The Qualified Individual is the person formally designated to oversee, implement, and enforce your information security program. This individual must have the authority and resources to implement controls and must report the status of the security program to the board of directors or senior management at least annually. For solo practitioners, the tax professional themselves typically serves as the Qualified Individual. The FTC does not require specific certifications, but the individual must have sufficient knowledge and authority to manage the program effectively. You must document this designation by name in your WISP.

The FTC Safeguards Rule requires an annual review of your WISP and an annual risk assessment at minimum. You must also update the plan whenever material changes occur: adding new systems or software, onboarding or offboarding vendors with access to client data, experiencing a security incident, changing the scope of your practice, or when new regulatory guidance identifies threats your current controls do not address. Each revision should be dated, with prior versions retained for at least three years to demonstrate your compliance history if the IRS or FTC requests documentation.

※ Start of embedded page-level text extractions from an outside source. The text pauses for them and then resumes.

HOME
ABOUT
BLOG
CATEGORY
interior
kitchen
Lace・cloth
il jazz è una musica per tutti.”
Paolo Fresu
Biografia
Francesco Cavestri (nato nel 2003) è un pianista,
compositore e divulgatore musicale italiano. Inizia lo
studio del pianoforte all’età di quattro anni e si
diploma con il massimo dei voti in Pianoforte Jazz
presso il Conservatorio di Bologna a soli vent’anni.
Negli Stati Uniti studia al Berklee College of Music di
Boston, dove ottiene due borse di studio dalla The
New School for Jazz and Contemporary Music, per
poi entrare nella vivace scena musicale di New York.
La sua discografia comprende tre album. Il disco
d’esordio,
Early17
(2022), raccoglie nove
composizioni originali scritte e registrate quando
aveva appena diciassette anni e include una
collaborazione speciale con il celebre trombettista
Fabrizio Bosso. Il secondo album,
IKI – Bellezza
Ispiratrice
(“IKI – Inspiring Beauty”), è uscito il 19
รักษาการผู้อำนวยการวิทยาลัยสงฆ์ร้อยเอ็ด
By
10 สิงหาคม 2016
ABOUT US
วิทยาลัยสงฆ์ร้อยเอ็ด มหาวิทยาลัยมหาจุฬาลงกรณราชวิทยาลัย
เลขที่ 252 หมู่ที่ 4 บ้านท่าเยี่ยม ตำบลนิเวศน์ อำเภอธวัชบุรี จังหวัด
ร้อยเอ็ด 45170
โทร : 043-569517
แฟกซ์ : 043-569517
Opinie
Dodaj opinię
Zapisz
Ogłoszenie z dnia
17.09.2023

Prepare documentation covering all six Security Six controls: screenshots of active EDR or antivirus software on all devices, firewall configuration records, MFA enabled on tax software and email (settings screenshots), drive encryption status showing BitLocker or FileVault active, backup schedules with restoration test results, and a software patch management policy. Beyond the Security Six, maintain your current WISP with its revision date, employee training records with signed rosters and quiz scores, vendor contracts with data protection clauses, your incident response plan with notification procedures, and your most recent annual risk assessment. Organize these in clearly labeled electronic folders for rapid production if the IRS requests them during renewal or examination.

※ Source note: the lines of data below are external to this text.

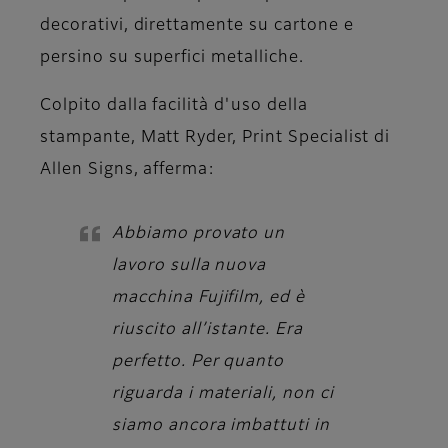
decorativi, direttamente su cartone e
persino su superfici metalliche.
Colpito dalla facilità d'uso della
stampante,
Matt Ryder, Print Specialist di
Allen Signs
, afferma:
Abbiamo provato un
lavoro sulla nuova
macchina Fujifilm, ed è
riuscito all’istante. Era
perfetto. Per quanto
riguarda i materiali, non ci
siamo ancora imbattuti in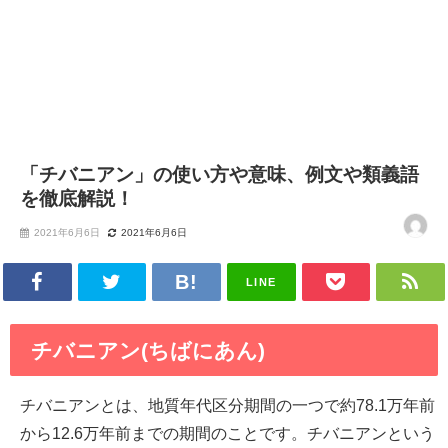
「チバニアン」の使い方や意味、例文や類義語
を徹底解説！
2021年6月6日
2021年6月6日
LINE
チバニアン(ちばにあん)
チバニアンとは、地質年代区分期間の一つで約78.1万年前
から12.6万年前までの期間のことです。チバニアンという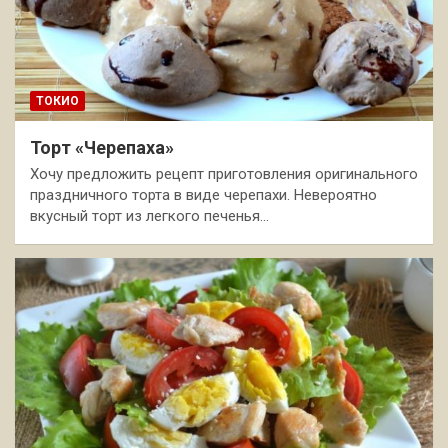
ТОКИО
Торт «Черепаха»
Хочу предложить рецепт приготовления оригинального
праздничного торта в виде черепахи. Невероятно
вкусный торт из легкого печенья…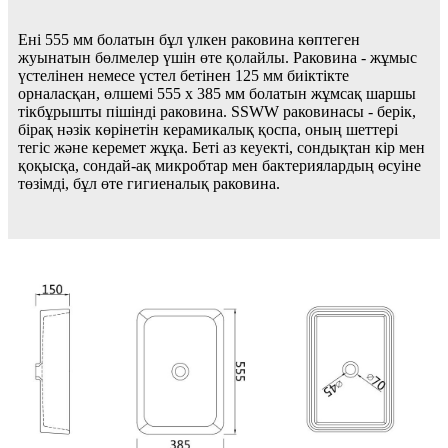
Ені 555 мм болатын бұл үлкен раковина көптеген
жуынатын бөлмелер үшін өте қолайлы. Раковина - жұмыс
үстелінен немесе үстел бетінен 125 мм биіктікте
орналасқан, өлшемі 555 x 385 мм болатын жұмсақ шаршы
тікбұрышты пішінді раковина. SSWW раковинасы - берік,
бірақ нәзік көрінетін керамикалық қоспа, оның шеттері
тегіс және керемет жұқа. Беті аз кеуекті, сондықтан кір мен
қоқысқа, сондай-ақ микробтар мен бактериялардың өсуіне
төзімді, бұл өте гигиеналық раковина.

Yes. The FTC can impose civil penalties of up to $51,744 per violation per day under the Safeguards Rule, with each affected individual potentially counted as a separate violation. State attorneys general can bring additional enforcement actions under state breach notification and privacy laws. Beyond regulatory penalties, tax professionals face civil liability from affected clients, loss of PTIN and EFIN credentials, reputational damage, and direct breach response costs including forensic investigation, client notification, and credit monitoring services. Cyber liability insurance covers some costs, but policies typically exclude losses arising from failure to maintain baseline compliance controls.

The FTC Safeguards Rule requires training that is relevant to each employee's role and responsibilities, delivered during onboarding and periodically thereafter. Adequate training covers threat recognition (phishing, social engineering, credential theft), password hygiene and MFA use, data handling procedures specific to tax practice environments, and incident reporting protocols. Training must be documented with signed attendance rosters or digital acknowledgments, completion certificates, and assessment scores. Annual refreshers are the minimum requirement, with targeted updates when major new threats emerge — such as the W-2 phishing campaigns and IRS impersonation schemes the IRS Security Summit warns about at the start of each filing season.

Act on the following steps in sequence: isolate affected systems to prevent further unauthorized access by disconnecting them from your network, change all passwords and MFA credentials for potentially compromised accounts immediately, notify the IRS through the Data Theft Information Reporting System and contact your local IRS stakeholder liaison, report to the FBI Internet Crime Complaint Center at ic3.gov, engage your IT security provider or incident response team for forensic investigation to determine the scope, and notify affected clients per your state's breach notification timeline. Do not delay notification while waiting for certainty about breach scope — timelines run from discovery, not confirmation. A pre-written incident response plan with pre-drafted notification letters dramatically reduces response time and cost when you need it most.